Blockstream / greenlight

Build apps using self-custodial lightning nodes in the cloud
https://blockstream.github.io/greenlight/getting-started/
MIT License
114 stars 27 forks source link

Unable to send/receive #92

Closed roeierez closed 1 year ago

roeierez commented 1 year ago

logs attached. I have one waiting close channel and one opened channel. Several seconds after the node starts it disconnects from the remote peer. I see this in the logs:

node-logs: UNUSUAL 02c811e575be2df47d8b48dab3d3f1c9b0f6e16d0d40b5ed78253308fc2bd7170d-chan#2: Peer permanent failure in AWAITING_UNILATERAL: Fulfilled HTLC 4 SENT_REMOVE_HTLC cltv 776491 hit deadline

c_breez.1.log

cdecker commented 1 year ago

At first I thought it might be because of the recent dual-funding spec change, which made the option_anchor_outputs not be a requirement of option_dual_funding. This caused some pre-22.11 nodes to drop a connection in case we advertise option_dual_funding but not option_anchor_outputs.
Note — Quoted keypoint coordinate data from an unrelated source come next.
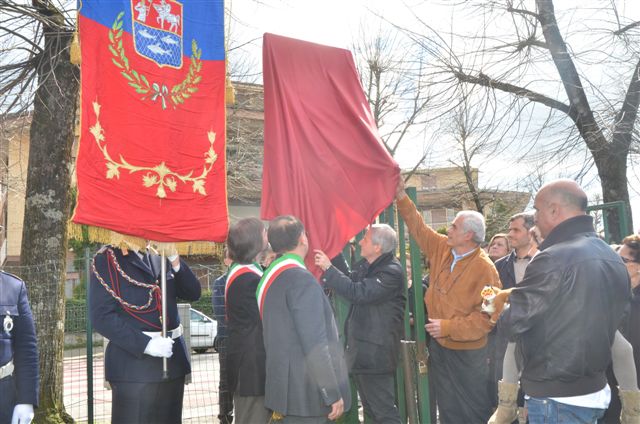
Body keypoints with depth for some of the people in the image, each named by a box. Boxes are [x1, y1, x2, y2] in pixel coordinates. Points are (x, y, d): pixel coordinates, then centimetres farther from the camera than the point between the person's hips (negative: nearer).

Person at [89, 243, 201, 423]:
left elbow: (193, 293, 7)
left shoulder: (161, 257, 10)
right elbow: (102, 316, -13)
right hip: (133, 360, -5)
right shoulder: (106, 260, -6)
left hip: (173, 356, 6)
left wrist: (174, 259, -8)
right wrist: (145, 344, -21)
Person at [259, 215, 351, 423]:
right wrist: (333, 393, -17)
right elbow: (315, 344, -20)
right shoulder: (301, 279, -17)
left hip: (286, 388, 9)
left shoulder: (269, 277, 11)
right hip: (305, 393, -9)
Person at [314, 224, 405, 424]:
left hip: (375, 352, -9)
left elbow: (358, 293, -26)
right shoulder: (364, 265, 10)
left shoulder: (391, 272, -18)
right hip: (362, 349, 9)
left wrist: (328, 268, -21)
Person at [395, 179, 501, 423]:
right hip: (439, 346, 7)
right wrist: (401, 197, 6)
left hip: (468, 351, -6)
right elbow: (419, 228, 11)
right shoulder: (442, 248, 0)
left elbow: (488, 315, -22)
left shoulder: (484, 268, -19)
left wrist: (448, 327, -23)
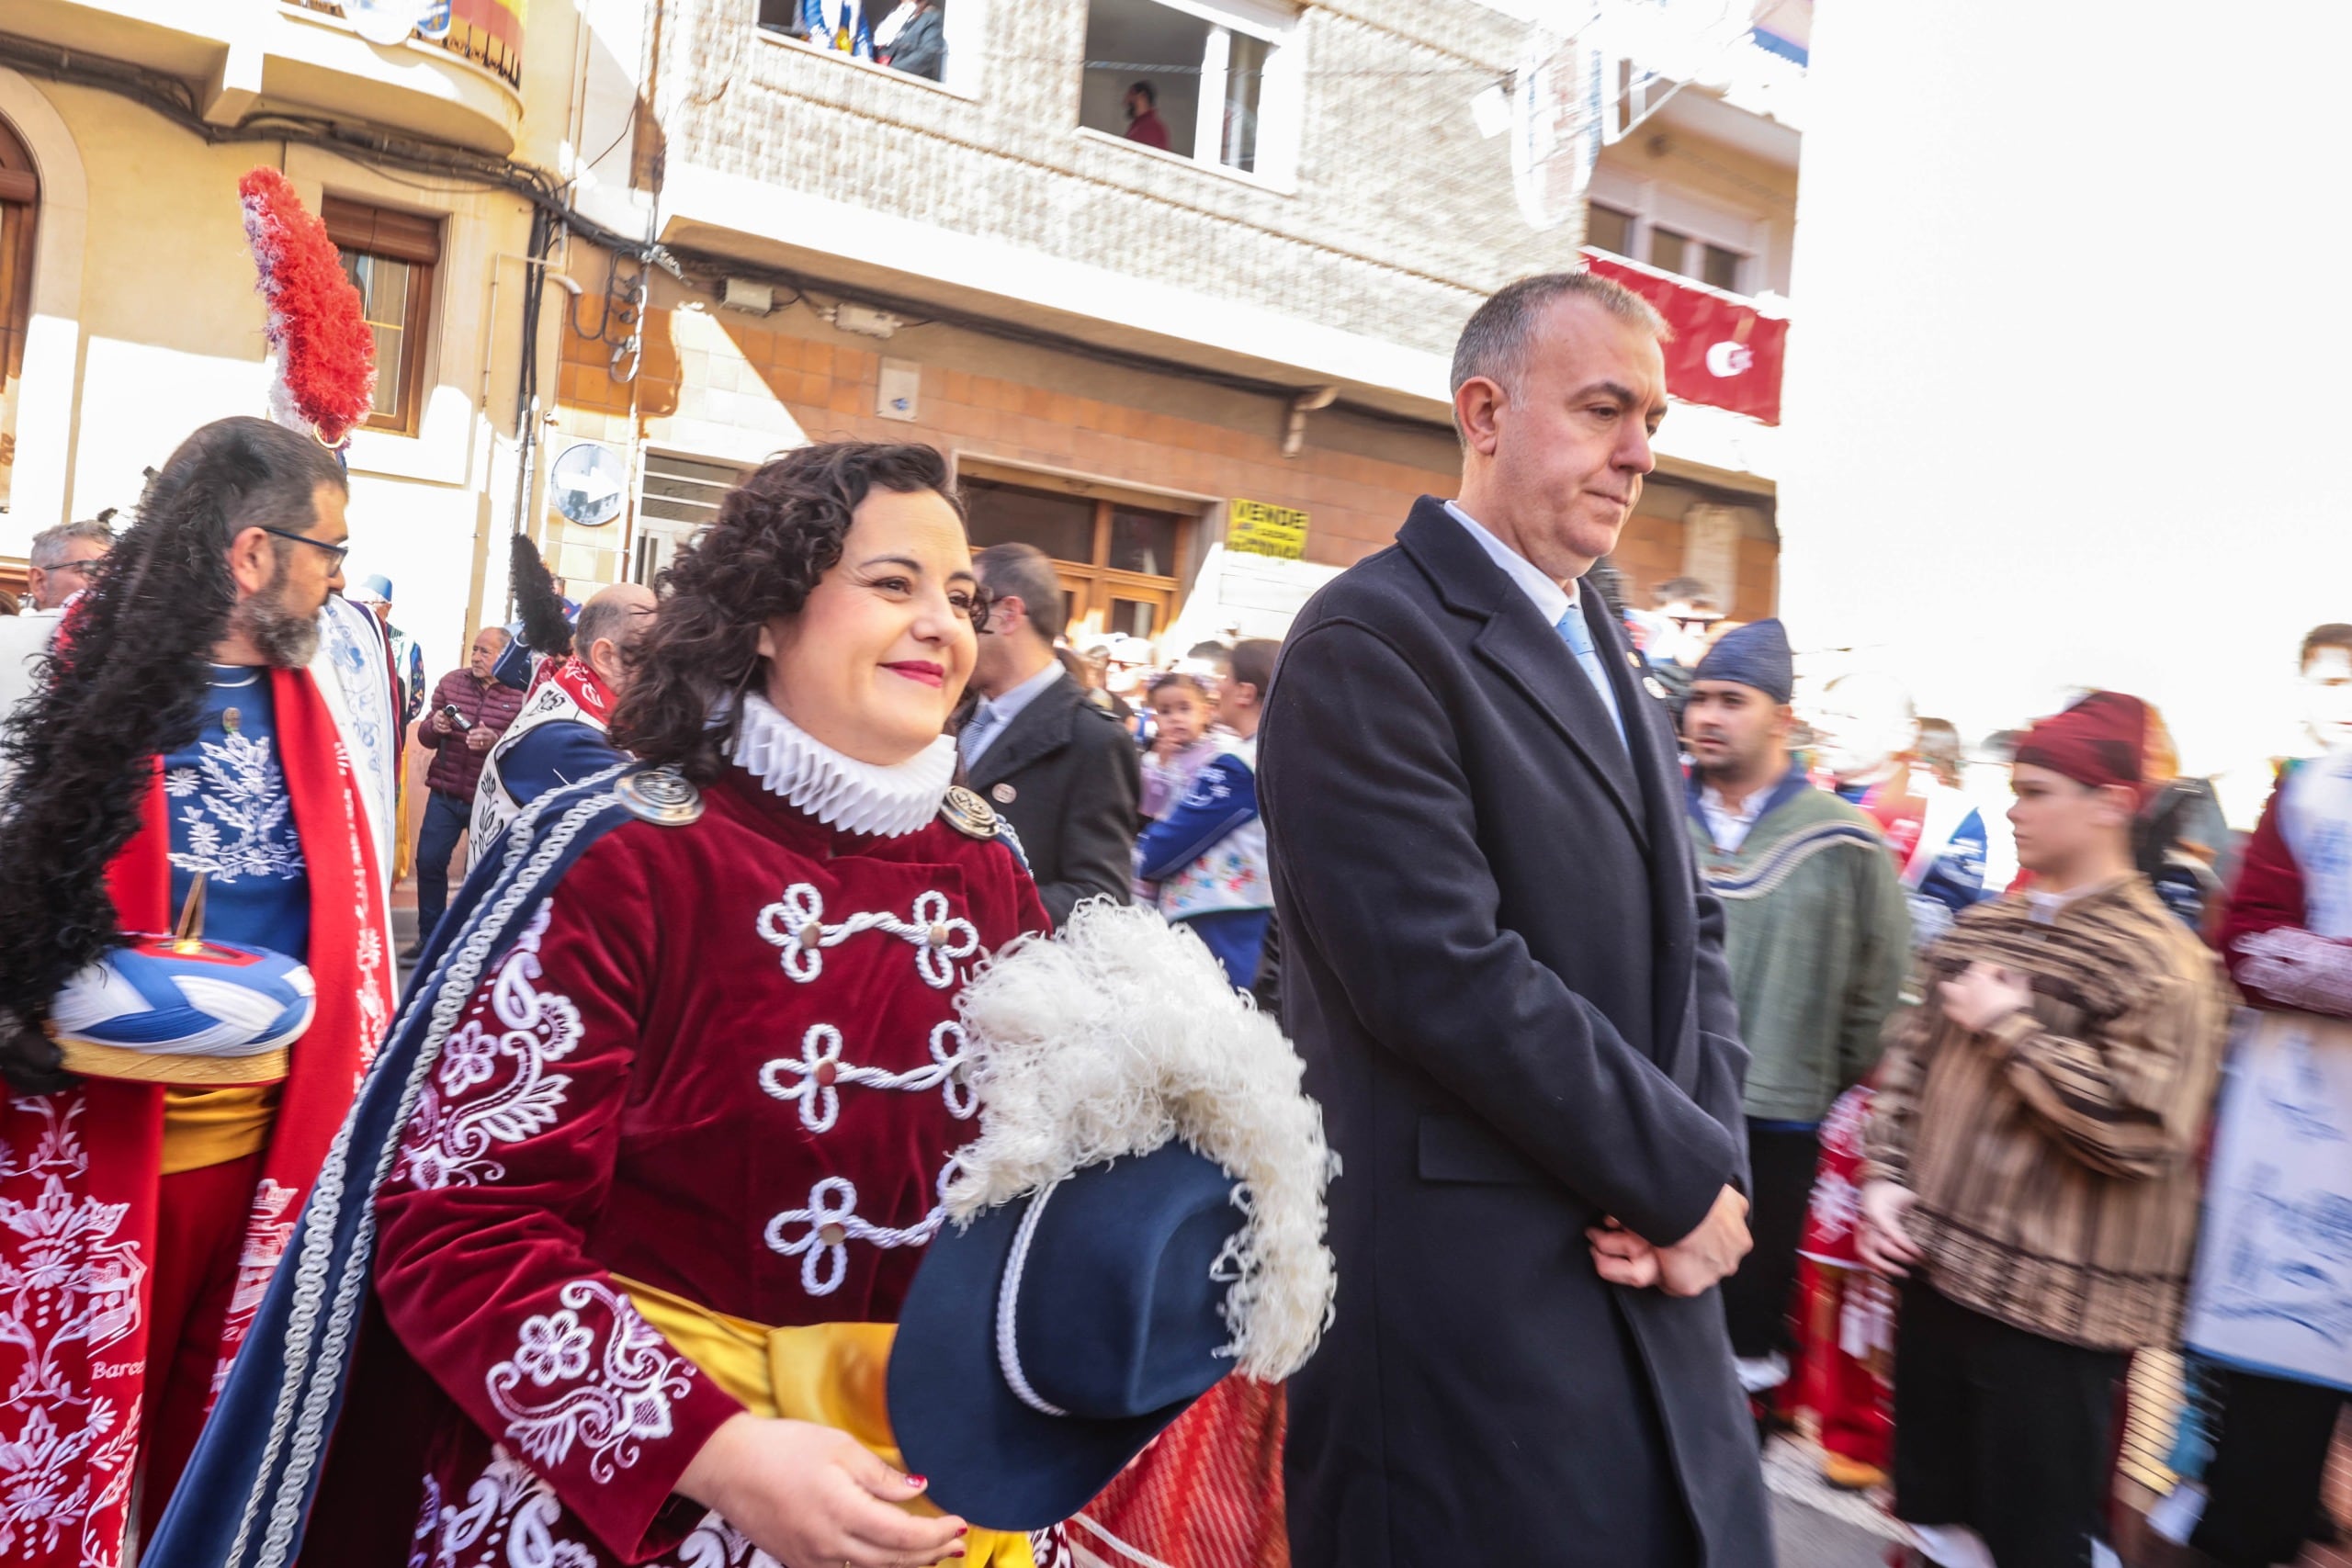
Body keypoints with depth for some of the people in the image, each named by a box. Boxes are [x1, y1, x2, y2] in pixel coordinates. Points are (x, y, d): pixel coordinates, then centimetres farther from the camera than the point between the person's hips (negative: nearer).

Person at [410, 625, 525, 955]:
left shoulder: (522, 693, -7)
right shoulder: (451, 682, 5)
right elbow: (425, 737, 9)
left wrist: (496, 741, -29)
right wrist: (434, 727, -13)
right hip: (444, 794, 4)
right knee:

However in that case we wouldn't get a re-establish, and the disconnect would be immediate, not delayed.

I found the following lines in the raw session log:

2023-02-22T11:51:50+01:00 {} stderr: [2023-02-22T10:51:50Z DEBUG gl_subdaemon::gossipd] Peer has disconnected: 02c811e575be2df47d8b48dab3d3f1c9b0f6e16d0d40b5ed78253308fc2bd7170d
2023-02-22T11:51:50+01:00 {} stderr: [2023-02-22T10:51:50Z ERROR gl_signerproxy::hsmproxy] Connection lost
2023-02-22T11:51:50+01:00 {} stderr: [2023-02-22T10:51:50Z WARN  gl_signerproxy::hsmproxy] hsmproxy stopped processing requests with error: processing requests
2023-02-22T11:51:50+01:00 {} stdout: DEBUG   02c811e575be2df47d8b48dab3d3f1c9b0f6e16d0d40b5ed78253308fc2bd7170d-connectd: Last ping unreturned: hanging up
2023-02-22T11:51:50+01:00 {} stdout: INFO    02c811e575be2df47d8b48dab3d3f1c9b0f6e16d0d40b5ed78253308fc2bd7170d-channeld-chan#3: Peer connection lost
2023-02-22T11:51:50+01:00 {} stdout: INFO    02c811e575be2df47d8b48dab3d3f1c9b0f6e16d0d40b5ed78253308fc2bd7170d-chan#3: Peer transient failure in CHANNELD_NORMAL: channeld: Owning subdaemon channeld died (62208)
2023-02-22T11:51:50+01:00 {} stdout: DEBUG   02c811e575be2df47d8b48dab3d3f1c9b0f6e16d0d40b5ed78253308fc2bd7170d-connectd: destroy_subd: 1 subds, to_peer conn (nil), read_to_die = 1
2023-02-22T11:51:50+01:00 {} stdout: DEBUG   02c811e575be2df47d8b48dab3d3f1c9b0f6e16d0d40b5ed78253308fc2bd7170d-connectd: peer_conn_closed
2023-02-22T11:51:50+01:00 {} stdout: DEBUG   02c811e575be2df47d8b48dab3d3f1c9b0f6e16d0d40b5ed78253308fc2bd7170d-lightningd: peer_disconnect_done

This sounds like the peer (LSP?) isn't replying to pings, which is unexpected. Any chance we can corroborate that with logs from the other side?

cdecker commented 1 year ago

I'll also attach the raw logs, so we can better relate the two. breez-session.log

cdecker commented 1 year ago

We are also hunting down an issue with the VLS signer that may be related: https://gitlab.com/lightning-signer/validating-lightning-signer/-/issues/248

It sounds like the LDK library is validating a field that we aren't considering (sighash flag of the signature) since we must enforce a specific value anyway, so we just overwrite it, rather than validating it. Symptoms are that the signer logs an error (RUST_LOG=glclient=debug should show it), and there is a pending HSM request on the server that never gets resolved.

I'm mentioning this here because I have seen an HTLC being stuck because we couldn't sign off on the next state due to this missing sighash flag.

cdecker commented 1 year ago

Looking into this further it looks like it is not the VLS signer checking the sighash flag, but rather the spec change to make option_anchor_outputs not a dependency anymore. I think that's the case because we see the signer attach at 11:50:45, and we never get the detach log message, and we get requests being streamed throughout the life of the node. On the other hand we send an error: Awaiting unilateral close because we have one channel closing. I wonder if a channel mixup is to blame here :thinking: I'll try to reproduce this in isolation on CLN, but chances are such a mixup would be fixed in CLN v22.11 already.